Imagine - you have some old fashion BI tool , which was designed to access data sources with sub second query latency. And then you try to use it against hadoop stack, where querying data for month can take minutes to execute. First naive approach - try to insert queries in Tableau anyway. It wouldn’t work properly – BI visualisation systems are about visualisation, not about job scheduling, and when you make it execute 30 minutes extracts - you make it do job scheduling. It’s bad, because job scheduling tool should be good at keeping quotas, priorities, retries and logging problems with jobs. And BI tools bad at it. Another problem - all queries go to single Spark server, which is additional single point of failure. Another problem - we already have thousands lines of code for queries, which get data for our reports. It’s SQL code, but it’s code anyway. As any code, it requires refactoring, extracting common pieces into separate abstraction and using control version system for properly working with it. And of course it all impossible to do, when your code in BI tool. Even slight change of the way we work with data would require to download report, change code inside it and upload it back. It’s impossible to manage this way tens of reports.

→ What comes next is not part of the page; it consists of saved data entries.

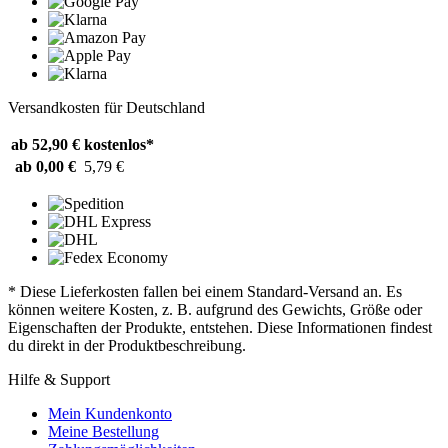
Versandkosten für Deutschland
ab 52,90 €
kostenlos*
ab 0,00 €
5,79 €
* Diese Lieferkosten fallen bei einem Standard-Versand an. Es
können weitere Kosten, z. B. aufgrund des Gewichts, Größe oder
Eigenschaften der Produkte, entstehen. Diese Informationen findest
du direkt in der Produktbeschreibung.
Hilfe & Support
Mein Kundenkonto
Meine Bestellung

So we’ve put all ours queries for data preparation for reports into git. We’ve wrote simple spark job, which takes SQL queries and executes it. And we scheduled this job to run daily. It significantly improved report development process. Analyst first experiment with queries in his notebook and then put these queries to git to run daily. No additional support required from engineering team, since analyst can commit to git himself. Then he just creates a report based on aggregated table in Tableau. And the query, which he uses in Tableau is just “Select * from aggregates.some_table”.
When he need to change the way data is processed for this report - he need only to change query in git.
Such changes significantly speed up report development cycle. But at first step we’ve daily executed queries, which processed whole history and it was an issue - currently to create all aggregated tables it takes 17 hours for cluster. That’s why at some point we started to have 2 queries for every aggregated table - one processing all history and other processing only previous day and inserting data into aggregated table. And time of daily query running dropped to 3hours.
I’ve talked about major decisions to make and I want to share some smaller tips.
We never use spark, which comes with hadoop installation. We always build our own Spark from sources and use it for all processes. We have several reasons for that: We applied some patches for better work with JSON data, so we need to build spark from source to include these patches. Sometimes we move to newer version of Spark because of some essential functionality or bug fixes and we can not wait for official release. When we move to newer version of spark, different components move with different speed. Zeppelin might be already on 2.0, when data transformation should be at 1.6 until we verify, that new version have no bugs for our type of data and our type of queries.